-rw-r--r-- 4168 saferewrite-20260201/README-resources raw
Recommendations: (1) use a modern server with a reasonable amount of
RAM, (2) limit the number of threads that saferewrite will use (see the
THREADS mechanism in README), and (3) select the analyses that you're
interested in (see the chmod mechanism in README).
The following measurements were collected on rome2, a dual EPYC 7742
(128 cores overall), overclocking disabled (so CPUs were running at
2.245GHz), 512GB RAM, 1TB swap space, running Debian 12.
One run (before elfulator was installed) analyzed all 248 cryptoint
functions (not just the 248 cryptoint implementations of those functions
but also 391 other implementations):
chmod +t src/*
chmod -t src/{int,uint}{8,16,32,64}_*
chmod +t src/uint8_7bit_nonzero_mask_int16
env THREADS=64 time ./analyze
There were 639 implementations in total, each of which was compiled with
12 compilers, so 7668 implementation-compiler combinations total.
Timings:
21884.21user 6898.45system 10:05.60elapsed 4752%CPU (0avgtext+0avgdata 1117584maxresident)k
302048inputs+3216840outputs (2182847major+911883360minor)pagefaults 0swaps
The analysis cost was thus 3.8 core-seconds on average for each
implementation-compiler combination.
Overall memory consumption for 64 threads varied but was never observed
to pass 10GB. Most processes had RSS under 200MB. The occasional process
with RSS around 1GB had total RAM usage around 3.5GB.
Disk usage for the unprivileged user carrying out measurements was 2GB
at this point, not counting the space for installed system packages.
Installing elfulator (see README-elfulator) increased the user's disk
usage to 16GB (mostly from 6.5GB for build-sparc and 7.1GB for
build-sparc64).
Unrolling 5 implementations of int32_negative_mask for sparc32 under
elfulator took 1157 seconds for the fastest implementation and 1316
seconds for the slowest. RSS for each analysis was consistently under
4GB. For comparison, unrolling for amd64 without elfulator took 0.25
seconds for the fastest implementation and 0.40 seconds for the slowest.

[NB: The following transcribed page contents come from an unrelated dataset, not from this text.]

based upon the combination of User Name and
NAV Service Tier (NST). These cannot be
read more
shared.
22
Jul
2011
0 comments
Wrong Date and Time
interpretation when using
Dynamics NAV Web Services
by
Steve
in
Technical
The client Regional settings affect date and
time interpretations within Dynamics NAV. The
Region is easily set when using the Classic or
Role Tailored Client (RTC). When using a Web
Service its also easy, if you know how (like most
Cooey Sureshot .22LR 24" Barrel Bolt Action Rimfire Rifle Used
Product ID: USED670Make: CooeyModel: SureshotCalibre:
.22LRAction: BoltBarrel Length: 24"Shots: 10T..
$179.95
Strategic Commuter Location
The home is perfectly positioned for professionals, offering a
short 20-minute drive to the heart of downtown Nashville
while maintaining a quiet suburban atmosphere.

Unrolling has higher cost with elfulator because of the double emulation
layers.
Adding elfulator lines for sparc64, arm64, arm32 showed unrolling times
between 3759 seconds and 3938 seconds for sparc64; between 14261 seconds
and 15656 seconds for arm64; and between 67094 seconds and 95179 seconds
for arm32.
Returning to the original compilers list, 13 C compilers including
sparc32 with elfulator, and analyzing all 248 cryptoint functions (so
8307 compiler-implementation combinations total) with 64 threads had the
following timings:
883025.84user 9995.15system 5:14:11elapsed 4737%CPU (0avgtext+0avgdata 7848932maxresident)k
1664inputs+3467496outputs (2140965major+3432806724minor)pagefaults 0swaps
The 639 elfulator analyses thus added 14404 core-minutes, i.e., 22.5
core-minutes on average per implementation-compiler combination.
Overall memory consumption for 64 threads was never observed to pass
250GB. The maximum observed RSS for a single process was 8GB. The
maximum observed VSZ for a single process was 137GB. For analyses of
the cryptoint implementations, the maximum observed RSS for a single
process was 4GB, and the maximum observed VSZ was 20GB.

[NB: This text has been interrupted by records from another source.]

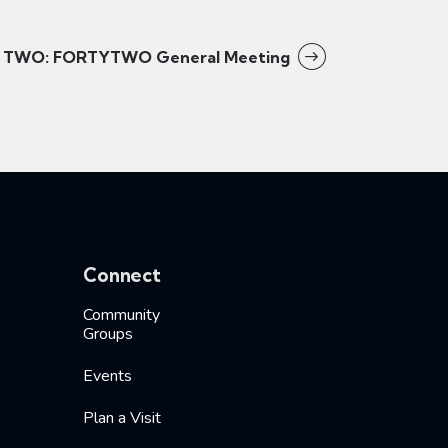
TWO: FORTYTWO General Meeting
Connect
Community
Groups
Events
Plan a Visit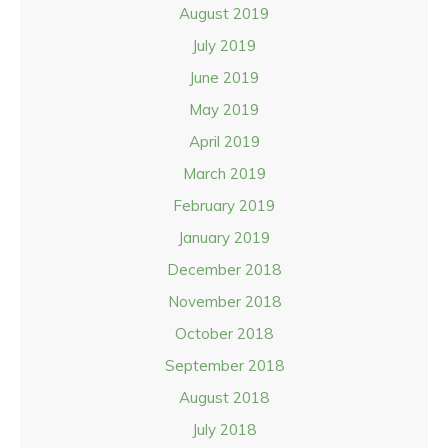
August 2019
July 2019
June 2019
May 2019
April 2019
March 2019
February 2019
January 2019
December 2018
November 2018
October 2018
September 2018
August 2018
July 2018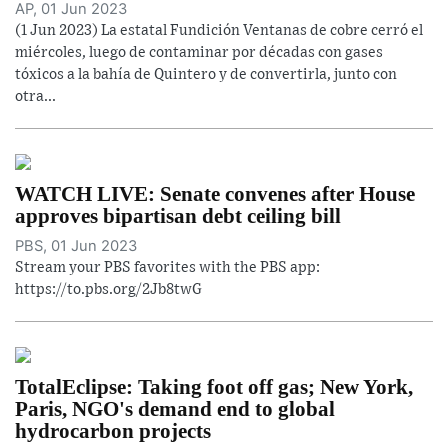
AP, 01 Jun 2023
(1 Jun 2023) La estatal Fundición Ventanas de cobre cerró el
miércoles, luego de contaminar por décadas con gases
tóxicos a la bahía de Quintero y de convertirla, junto con
otra...
WATCH LIVE: Senate convenes after House
approves bipartisan debt ceiling bill
PBS, 01 Jun 2023
Stream your PBS favorites with the PBS app:
https://to.pbs.org/2Jb8twG
TotalEclipse: Taking foot off gas; New York,
Paris, NGO's demand end to global
hydrocarbon projects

Out of all 8307 compiler-implementation combinations, there were 8193
successfully unrolled combinations (including all 3224 compilations of
the cryptoint implementations), including 575 of the implementations
compiled for sparc32 (including all 248 of the cryptoint
implementations compiled for sparc32). There were 8156 results marked
equals-* (including all 3224 compilations of the cryptoint
implementations), including 570 of the implementations compiled for
sparc32 (including all 248 of the cryptoint implementations).
Experiments replacing python3 with pypy3 reduced user time by 2x while
increasing RAM usage by about 1.5x. Unfortunately, pypy3 occasionally
hangs in __futex_abstimed_wait_common64; currently saferewrite doesn't
know how to recognize the hang and restart the process.
Some src/* functions are more complicated than the cryptoint functions.
Analyses of single implementations have been observed using 100GB RSS.